Traditional pancreatogenic diabetes (Type 3c) develops insidiously after severe or recurrent pancreatitis, primarily affecting exocrine function. In contrast, FT1DM following AP exhibits:

  • Rapid β-Cell Loss: Complete C-peptide deficiency within days.
  • Dissociation from Exocrine Damage: Normal pancreatic imaging despite enzyme elevation.
  • Autoantibody-Independent Pathway: Most cases lack classical islet autoantibodies, though Case 1’s GAD positivity hints at occasional overlap with autoimmune processes.

Genetic Susceptibility

HLA haplotypes play a modulatory role in FT1DM. The DRB104:05-DQB104:01 haplotype, identified in Case 1, is strongly associated with FT1DM in Japanese populations. However, Case 2’s DRB107:01-DQB102:02 haplotype diverges from established risk alleles, implying:

  • Ethnic Variability: Susceptibility loci may differ between Chinese and Japanese cohorts.
  • Polygenic Influence: Non-HLA genes, such as those regulating cytokine production or β-cell resilience, likely contribute to disease penetrance.

Clinical Implications and Unanswered Questions

Diagnostic Challenges

FT1DM poses diagnostic dilemmas due to its rapid progression:

  • HbA1c Limitations: Near-normal HbA1c (5.69% in Case 1) may delay recognition of hyperglycemia.
  • Enzyme Elevation: Transient amylase/lipase rises during AP may be misinterpreted as secondary to diabetic ketoacidosis (DKA).
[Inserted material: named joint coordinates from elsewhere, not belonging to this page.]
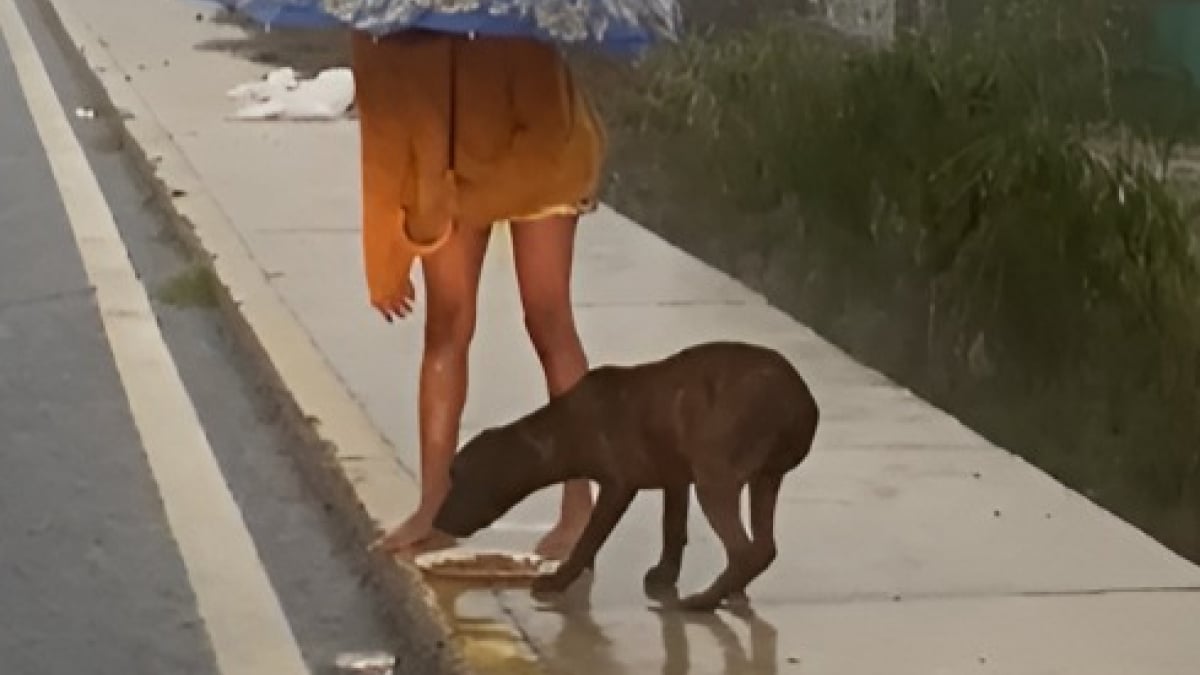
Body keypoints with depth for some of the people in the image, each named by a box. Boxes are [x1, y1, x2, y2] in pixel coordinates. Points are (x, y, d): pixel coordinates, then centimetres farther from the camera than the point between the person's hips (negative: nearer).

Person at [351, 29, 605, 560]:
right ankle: (434, 509, 1)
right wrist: (387, 263, -10)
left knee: (547, 321, -6)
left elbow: (547, 121, -26)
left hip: (535, 158, -3)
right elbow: (382, 144, -14)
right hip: (442, 163, 3)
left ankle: (579, 507, 0)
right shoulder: (379, 35, -24)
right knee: (446, 326, -2)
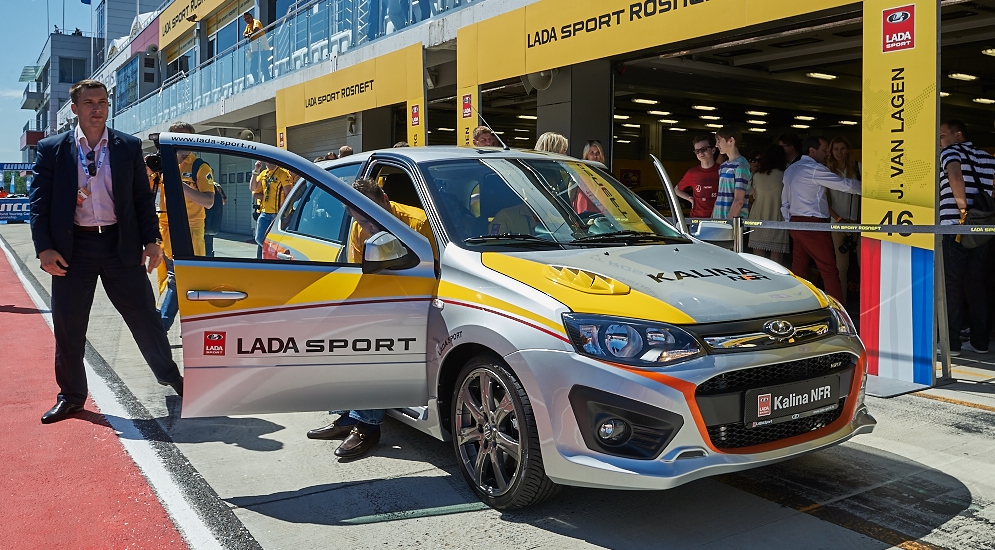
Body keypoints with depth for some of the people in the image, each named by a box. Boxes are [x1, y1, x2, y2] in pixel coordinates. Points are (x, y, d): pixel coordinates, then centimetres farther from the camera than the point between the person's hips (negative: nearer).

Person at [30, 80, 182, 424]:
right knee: (68, 327, 7)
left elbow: (144, 198, 6)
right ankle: (71, 396, 23)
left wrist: (151, 240, -2)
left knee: (145, 318, 4)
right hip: (72, 247, 0)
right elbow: (39, 202, 2)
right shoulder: (51, 150, 2)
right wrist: (44, 249, -7)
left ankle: (171, 378, 22)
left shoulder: (129, 147, 4)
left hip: (122, 244, 0)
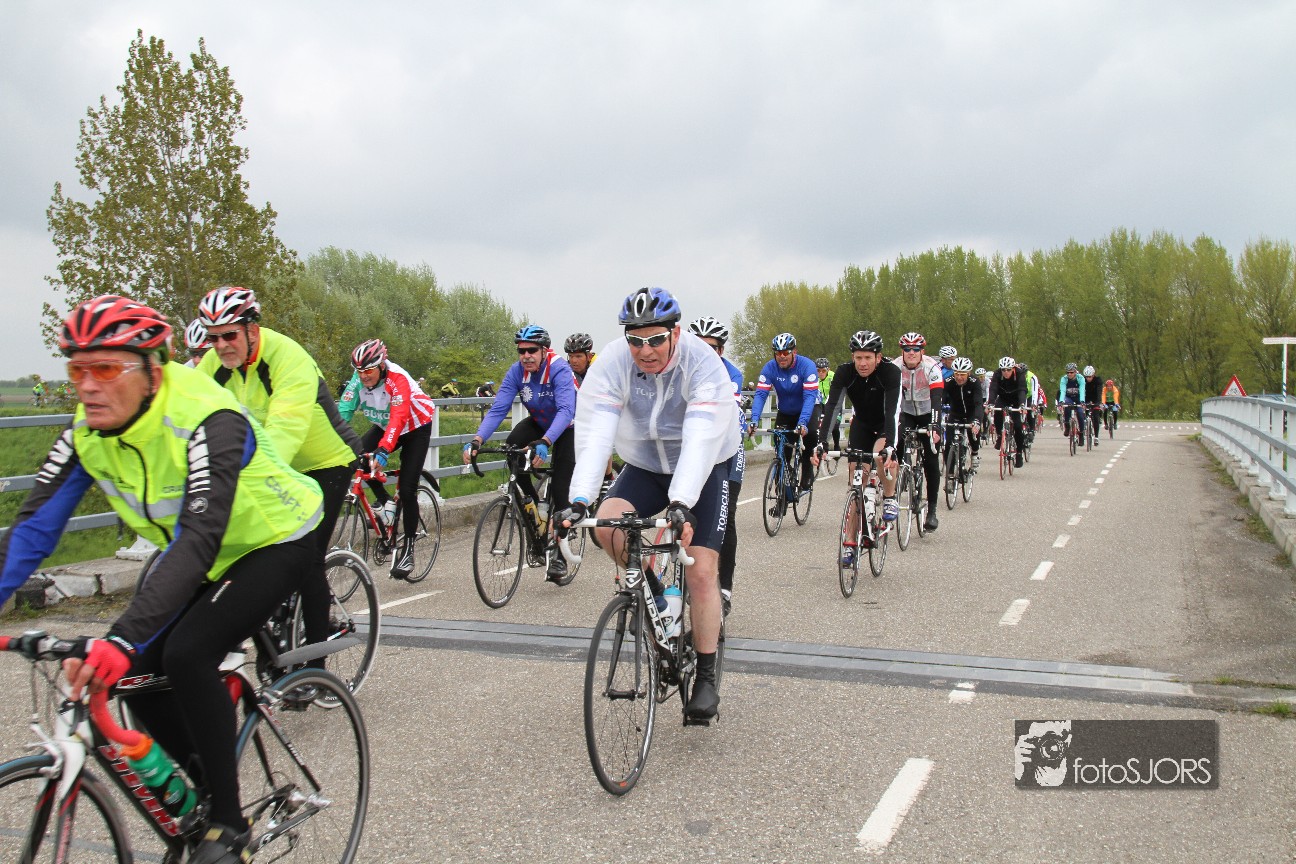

Therapeutic Considerations

Early insulin therapy is critical to prevent fatal DKA. However, the absence of autoimmune markers complicates treatment stratification. Case 2’s lack of ketosis despite severe hyperglycemia underscores the unpredictability of metabolic decompensation.

Mechanistic Uncertainties

Key unresolved issues include:

  • Trigger Specificity: Why do only certain AP patients develop FT1DM?
  • Role of Viral Coinfection: Enteroviruses may synergize with pancreatic inflammation to accelerate β-cell loss.
  • Tissue-Resident Immunity: Whether preexisting islet-specific T cells are primed during AP remains unproven.

Conclusion

The cases presented provide compelling evidence that acute pancreatitis may act as a precipitating factor for fulminant type 1 diabetes mellitus. The proposed mechanism involves AP-induced release of proinflammatory cytokines (IFN-γ, TNF-α, CXCL10), which initiate a self-perpetuating cycle of β-cell destruction in genetically susceptible individuals. This model reconciles the rapid clinical course of FT1DM with its dissociation from classical autoimmunity. Further studies are needed to validate these findings across ethnic populations and identify biomarkers for early intervention.